INPUT MATERIAL >>
_ _ _ _
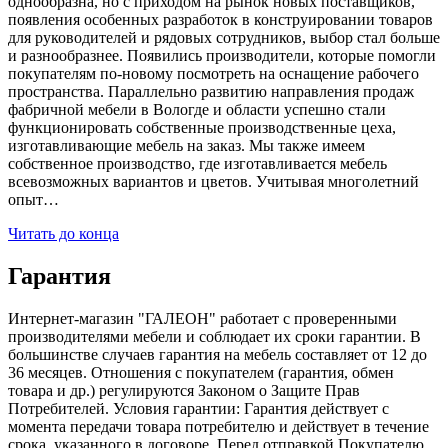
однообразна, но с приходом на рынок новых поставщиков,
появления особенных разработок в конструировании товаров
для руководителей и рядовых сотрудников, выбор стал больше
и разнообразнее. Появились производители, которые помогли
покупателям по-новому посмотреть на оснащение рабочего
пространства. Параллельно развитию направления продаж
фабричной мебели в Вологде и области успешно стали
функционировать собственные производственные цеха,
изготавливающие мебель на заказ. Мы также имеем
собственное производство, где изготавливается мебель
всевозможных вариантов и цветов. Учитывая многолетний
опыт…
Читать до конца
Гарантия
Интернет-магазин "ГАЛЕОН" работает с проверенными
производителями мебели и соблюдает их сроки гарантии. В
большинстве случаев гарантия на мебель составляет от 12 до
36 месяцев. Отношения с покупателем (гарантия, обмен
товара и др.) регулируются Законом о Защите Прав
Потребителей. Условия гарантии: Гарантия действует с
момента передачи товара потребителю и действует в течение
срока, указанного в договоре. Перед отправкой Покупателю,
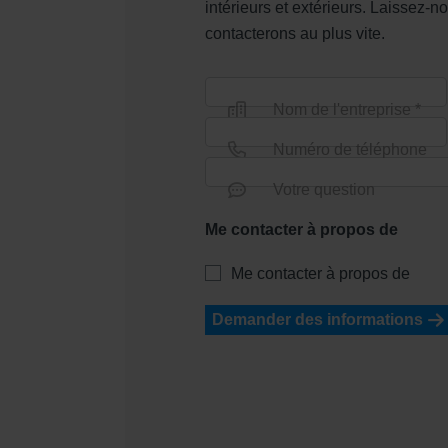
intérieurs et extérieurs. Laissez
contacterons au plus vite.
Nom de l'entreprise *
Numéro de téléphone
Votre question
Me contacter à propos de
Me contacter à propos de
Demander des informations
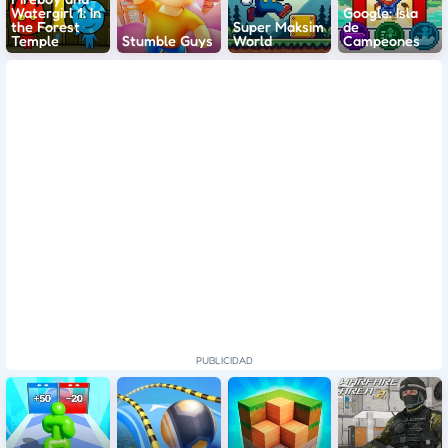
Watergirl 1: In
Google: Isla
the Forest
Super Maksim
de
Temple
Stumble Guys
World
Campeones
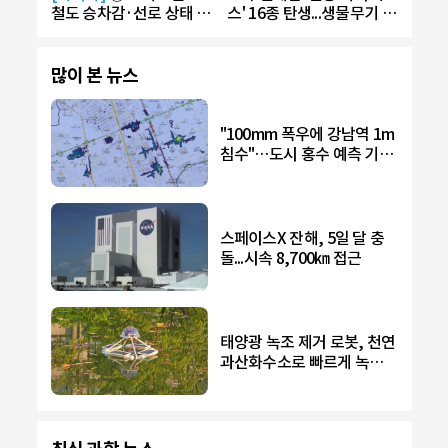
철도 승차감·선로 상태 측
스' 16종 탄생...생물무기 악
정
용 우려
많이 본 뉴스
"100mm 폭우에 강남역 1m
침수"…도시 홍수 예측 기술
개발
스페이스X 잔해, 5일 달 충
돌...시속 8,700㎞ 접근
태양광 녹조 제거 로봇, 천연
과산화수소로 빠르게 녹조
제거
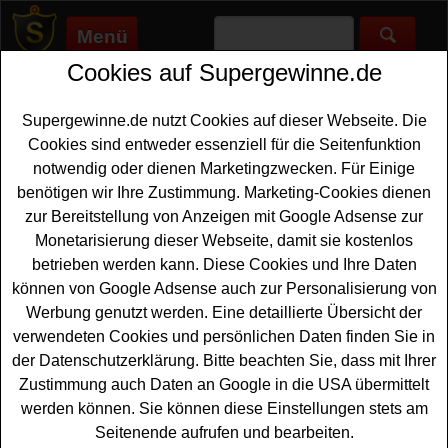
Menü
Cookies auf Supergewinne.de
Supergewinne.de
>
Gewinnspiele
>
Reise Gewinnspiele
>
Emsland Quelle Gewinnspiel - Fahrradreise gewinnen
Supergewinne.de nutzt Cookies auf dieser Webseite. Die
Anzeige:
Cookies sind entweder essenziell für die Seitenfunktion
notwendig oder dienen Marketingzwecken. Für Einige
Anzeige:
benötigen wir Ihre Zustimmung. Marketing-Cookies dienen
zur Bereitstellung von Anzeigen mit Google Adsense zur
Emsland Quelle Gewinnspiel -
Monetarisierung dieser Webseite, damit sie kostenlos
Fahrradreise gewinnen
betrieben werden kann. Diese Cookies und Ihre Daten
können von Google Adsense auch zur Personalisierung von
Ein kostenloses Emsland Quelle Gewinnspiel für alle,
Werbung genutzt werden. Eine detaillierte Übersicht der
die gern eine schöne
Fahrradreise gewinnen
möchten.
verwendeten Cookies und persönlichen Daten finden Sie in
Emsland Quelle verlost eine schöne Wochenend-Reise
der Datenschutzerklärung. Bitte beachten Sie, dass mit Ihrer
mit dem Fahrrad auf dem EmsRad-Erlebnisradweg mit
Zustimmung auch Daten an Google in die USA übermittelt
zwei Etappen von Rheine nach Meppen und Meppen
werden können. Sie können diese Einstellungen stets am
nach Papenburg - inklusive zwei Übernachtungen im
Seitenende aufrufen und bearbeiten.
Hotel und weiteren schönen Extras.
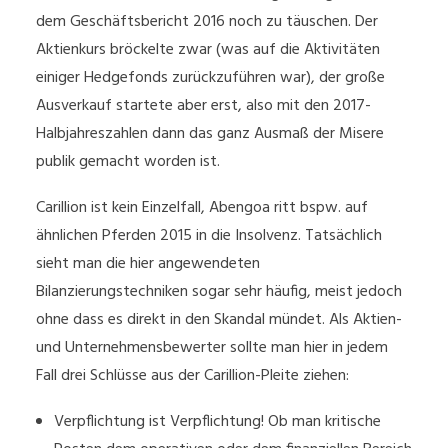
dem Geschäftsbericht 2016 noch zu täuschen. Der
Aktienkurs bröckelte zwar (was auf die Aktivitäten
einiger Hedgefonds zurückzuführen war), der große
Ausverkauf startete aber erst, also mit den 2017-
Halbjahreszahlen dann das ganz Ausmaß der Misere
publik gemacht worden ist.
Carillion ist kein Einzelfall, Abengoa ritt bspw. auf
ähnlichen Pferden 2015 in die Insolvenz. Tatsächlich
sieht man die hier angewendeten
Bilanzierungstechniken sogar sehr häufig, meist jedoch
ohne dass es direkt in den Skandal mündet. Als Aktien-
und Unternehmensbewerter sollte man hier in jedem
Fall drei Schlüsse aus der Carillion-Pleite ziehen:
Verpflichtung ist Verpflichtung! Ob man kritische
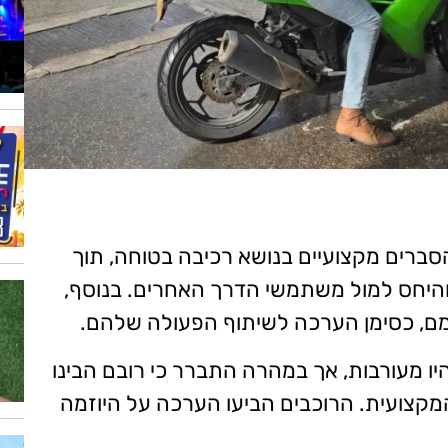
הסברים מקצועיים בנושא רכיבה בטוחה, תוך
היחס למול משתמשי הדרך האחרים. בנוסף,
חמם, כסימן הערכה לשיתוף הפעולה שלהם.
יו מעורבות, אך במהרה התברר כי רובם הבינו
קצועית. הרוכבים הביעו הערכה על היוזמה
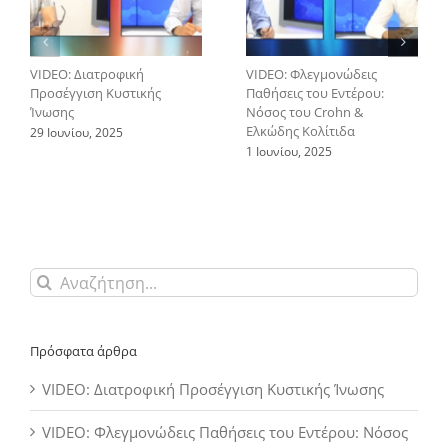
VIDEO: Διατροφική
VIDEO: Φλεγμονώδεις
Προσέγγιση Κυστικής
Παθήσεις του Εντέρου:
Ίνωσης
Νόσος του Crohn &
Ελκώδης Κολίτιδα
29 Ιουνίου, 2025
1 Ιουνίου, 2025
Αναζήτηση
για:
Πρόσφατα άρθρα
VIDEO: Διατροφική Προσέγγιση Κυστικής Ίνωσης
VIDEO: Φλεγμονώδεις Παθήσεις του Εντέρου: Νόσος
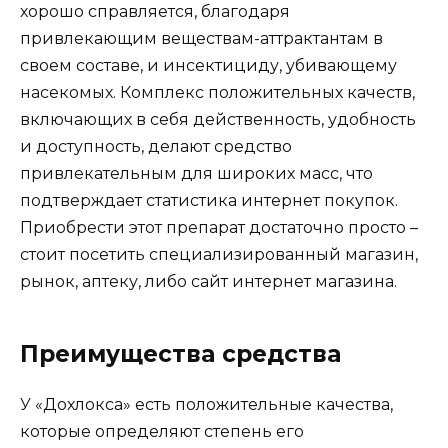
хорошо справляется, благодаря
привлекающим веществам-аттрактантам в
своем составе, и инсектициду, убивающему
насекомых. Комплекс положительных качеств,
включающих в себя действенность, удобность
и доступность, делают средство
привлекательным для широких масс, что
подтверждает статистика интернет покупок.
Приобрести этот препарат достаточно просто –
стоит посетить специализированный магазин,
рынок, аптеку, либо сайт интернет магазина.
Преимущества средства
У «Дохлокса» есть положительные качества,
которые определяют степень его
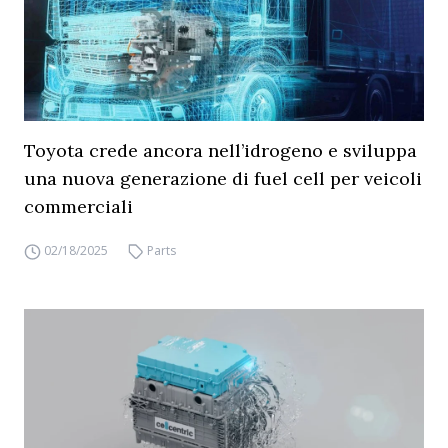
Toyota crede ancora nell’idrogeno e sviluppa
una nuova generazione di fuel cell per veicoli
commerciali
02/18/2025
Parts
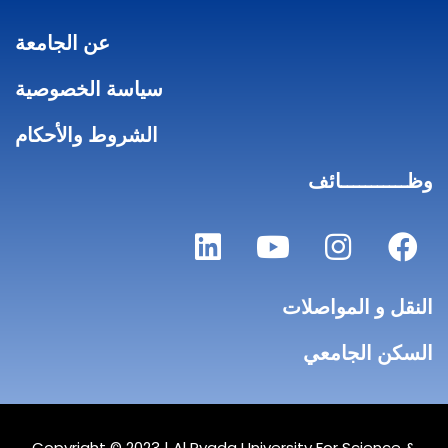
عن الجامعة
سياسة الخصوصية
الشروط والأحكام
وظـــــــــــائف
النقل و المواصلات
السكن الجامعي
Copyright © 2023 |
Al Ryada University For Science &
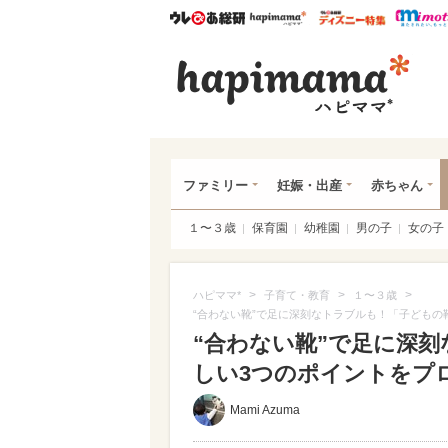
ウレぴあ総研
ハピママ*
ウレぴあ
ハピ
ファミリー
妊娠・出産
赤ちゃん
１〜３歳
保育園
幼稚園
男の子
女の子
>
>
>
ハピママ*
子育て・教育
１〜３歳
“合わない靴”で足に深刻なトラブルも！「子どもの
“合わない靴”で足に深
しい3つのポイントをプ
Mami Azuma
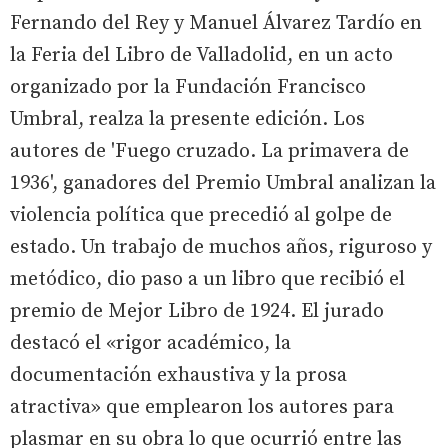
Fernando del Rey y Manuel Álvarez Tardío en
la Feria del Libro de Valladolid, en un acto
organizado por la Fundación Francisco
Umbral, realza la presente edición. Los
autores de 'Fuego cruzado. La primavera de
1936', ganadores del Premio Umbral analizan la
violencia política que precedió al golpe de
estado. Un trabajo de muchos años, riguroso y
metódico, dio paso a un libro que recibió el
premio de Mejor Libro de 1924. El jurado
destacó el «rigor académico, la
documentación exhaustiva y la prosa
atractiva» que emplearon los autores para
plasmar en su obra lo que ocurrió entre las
_ _ _ _
WORK TO COMPLETE >> Give the text read from every one of the entries above as a JSON list of strings, with one string per line and blank lines left out. Leave the pictures out of the answer.

ANSWER SECTION >>
[
  "однообразна, но с приходом на рынок новых поставщиков,",
  "появления особенных разработок в конструировании товаров",
  "для руководителей и рядовых сотрудников, выбор стал больше",
  "и разнообразнее. Появились производители, которые помогли",
  "покупателям по-новому посмотреть на оснащение рабочего",
  "пространства. Параллельно развитию направления продаж",
  "фабричной мебели в Вологде и области успешно стали",
  "функционировать собственные производственные цеха,",
  "изготавливающие мебель на заказ. Мы также имеем",
  "собственное производство, где изготавливается мебель",
  "всевозможных вариантов и цветов. Учитывая многолетний",
  "опыт…",
  "Читать до конца",
  "Гарантия",
  "Интернет-магазин \"ГАЛЕОН\" работает с проверенными",
  "производителями мебели и соблюдает их сроки гарантии. В",
  "большинстве случаев гарантия на мебель составляет от 12 до",
  "36 месяцев. Отношения с покупателем (гарантия, обмен",
  "товара и др.) регулируются Законом о Защите Прав",
  "Потребителей. Условия гарантии: Гарантия действует с",
  "момента передачи товара потребителю и действует в течение",
  "срока, указанного в договоре. Перед отправкой Покупателю,",
  "intérieurs et extérieurs. Laissez",
  "contacterons au plus vite.",
  "Nom de l'entreprise *",
  "Numéro de téléphone",
  "Votre question",
  "Me contacter à propos de",
  "Me contacter à propos de",
  "Demander des informations",
  "Watergirl 1: In",
  "Google: Isla",
  "the Forest",
  "Super Maksim",
  "de",
  "Temple",
  "Stumble Guys",
  "World",
  "Campeones",
  "철도 승차감·선로 상태 측",
  "스' 16종 탄생...생물무기 악",
  "정",
  "용 우려",
  "많이 본 뉴스",
  "\"100mm 폭우에 강남역 1m",
  "침수\"…도시 홍수 예측 기술",
  "개발",
  "스페이스X 잔해, 5일 달 충",
  "돌...시속 8,700㎞ 접근",
  "태양광 녹조 제거 로봇, 천연",
  "과산화수소로 빠르게 녹조",
  "제거",
  "Menü",
  "Cookies auf Supergewinne.de",
  "Supergewinne.de",
  ">",
  "Gewinnspiele",
  ">",
  "Reise Gewinnspiele",
  ">",
  "Emsland Quelle Gewinnspiel - Fahrradreise gewinnen",
  "Supergewinne.de nutzt Cookies auf dieser Webseite. Die",
  "Anzeige:",
  "Cookies sind entweder essenziell für die Seitenfunktion",
  "notwendig oder dienen Marketingzwecken. Für Einige",
  "Anzeige:",
  "benötigen wir Ihre Zustimmung. Marketing-Cookies dienen",
  "zur Bereitstellung von Anzeigen mit Google Adsense zur",
  "Emsland Quelle Gewinnspiel -",
  "Monetarisierung dieser Webseite, damit sie kostenlos",
  "Fahrradreise gewinnen",
  "betrieben werden kann. Diese Cookies und Ihre Daten",
  "können von Google Adsense auch zur Personalisierung von",
  "Ein kostenloses Emsland Quelle Gewinnspiel für alle,",
  "Werbung genutzt werden. Eine detaillierte Übersicht der",
  "die gern eine schöne",
  "Fahrradreise gewinnen",
  "möchten.",
  "verwendeten Cookies und persönlichen Daten finden Sie in",
  "Emsland Quelle verlost eine schöne Wochenend-Reise",
  "der Datenschutzerklärung. Bitte beachten Sie, dass mit Ihrer",
  "mit dem Fahrrad auf dem EmsRad-Erlebnisradweg mit",
  "Zustimmung auch Daten an Google in die USA übermittelt",
  "zwei Etappen von Rheine nach Meppen und Meppen",
  "werden können. Sie können diese Einstellungen stets am",
  "nach Papenburg - inklusive zwei Übernachtungen im",
  "Seitenende aufrufen und bearbeiten.",
  "Hotel und weiteren schönen Extras.",
  "dem Geschäftsbericht 2016 noch zu täuschen. Der",
  "Aktienkurs bröckelte zwar (was auf die Aktivitäten",
  "einiger Hedgefonds zurückzuführen war), der große",
  "Ausverkauf startete aber erst, also mit den 2017-",
  "Halbjahreszahlen dann das ganz Ausmaß der Misere",
  "publik gemacht worden ist.",
  "Carillion ist kein Einzelfall, Abengoa ritt bspw. auf",
  "ähnlichen Pferden 2015 in die Insolvenz. Tatsächlich",
  "sieht man die hier angewendeten",
  "Bilanzierungstechniken sogar sehr häufig, meist jedoch",
  "ohne dass es direkt in den Skandal mündet. Als Aktien-",
  "und Unternehmensbewerter sollte man hier in jedem",
  "Fall drei Schlüsse aus der Carillion-Pleite ziehen:",
  "Verpflichtung ist Verpflichtung! Ob man kritische",
  "הסברים מקצועיים בנושא רכיבה בטוחה, תוך",
  "היחס למול משתמשי הדרך האחרים. בנוסף,",
  "חמם, כסימן הערכה לשיתוף הפעולה שלהם.",
  "יו מעורבות, אך במהרה התברר כי רובם הבינו",
  "קצועית. הרוכבים הביעו הערכה על היוזמה",
  "VIDEO: Διατροφική",
  "VIDEO: Φλεγμονώδεις",
  "Προσέγγιση Κυστικής",
  "Παθήσεις του Εντέρου:",
  "Ίνωσης",
  "Νόσος του Crohn &",
  "Ελκώδης Κολίτιδα",
  "29 Ιουνίου, 2025",
  "1 Ιουνίου, 2025",
  "Αναζήτηση",
  "για:",
  "Πρόσφατα άρθρα",
  "VIDEO: Διατροφική Προσέγγιση Κυστικής Ίνωσης",
  "VIDEO: Φλεγμονώδεις Παθήσεις του Εντέρου: Νόσος",
  "хорошо справляется, благодаря",
  "привлекающим веществам-аттрактантам в",
  "своем составе, и инсектициду, убивающему",
  "насекомых. Комплекс положительных качеств,",
  "включающих в себя действенность, удобность",
  "и доступность, делают средство",
  "привлекательным для широких масс, что",
  "подтверждает статистика интернет покупок.",
  "Приобрести этот препарат достаточно просто –",
  "стоит посетить специализированный магазин,",
  "рынок, аптеку, либо сайт интернет магазина.",
  "Преимущества средства",
  "У «Дохлокса» есть положительные качества,",
  "которые определяют степень его",
  "Toyota crede ancora nell’idrogeno e sviluppa",
  "una nuova generazione di fuel cell per veicoli",
  "commerciali",
  "02/18/2025",
  "Parts",
  "عن الجامعة",
  "سياسة الخصوصية",
  "الشروط والأحكام",
  "وظـــــــــــائف",
  "النقل و المواصلات",
  "السكن الجامعي",
  "Copyright © 2023 |",
  "Al Ryada University For Science &",
  "ウレぴあ総研",
  "ハピママ*",
  "ウレぴあ",
  "ハピ",
  "ファミリー",
  "妊娠・出産",
  "赤ちゃん",
  "１〜３歳",
  "保育園",
  "幼稚園",
  "男の子",
  "女の子",
  ">",
  ">",
  ">",
  "ハピママ*",
  "子育て・教育",
  "１〜３歳",
  "“合わない靴”で足に深刻なトラブルも！「子どもの",
  "“合わない靴”で足に深",
  "しい3つのポイントをプ",
  "Mami Azuma",
  "Fernando del Rey y Manuel Álvarez Tardío en",
  "la Feria del Libro de Valladolid, en un acto",
  "organizado por la Fundación Francisco",
  "Umbral, realza la presente edición. Los",
  "autores de 'Fuego cruzado. La primavera de",
  "1936', ganadores del Premio Umbral analizan la",
  "violencia política que precedió al golpe de",
  "estado. Un trabajo de muchos años, riguroso y",
  "metódico, dio paso a un libro que recibió el",
  "premio de Mejor Libro de 1924. El jurado",
  "destacó el «rigor académico, la",
  "documentación exhaustiva y la prosa",
  "atractiva» que emplearon los autores para",
  "plasmar en su obra lo que ocurrió entre las"
]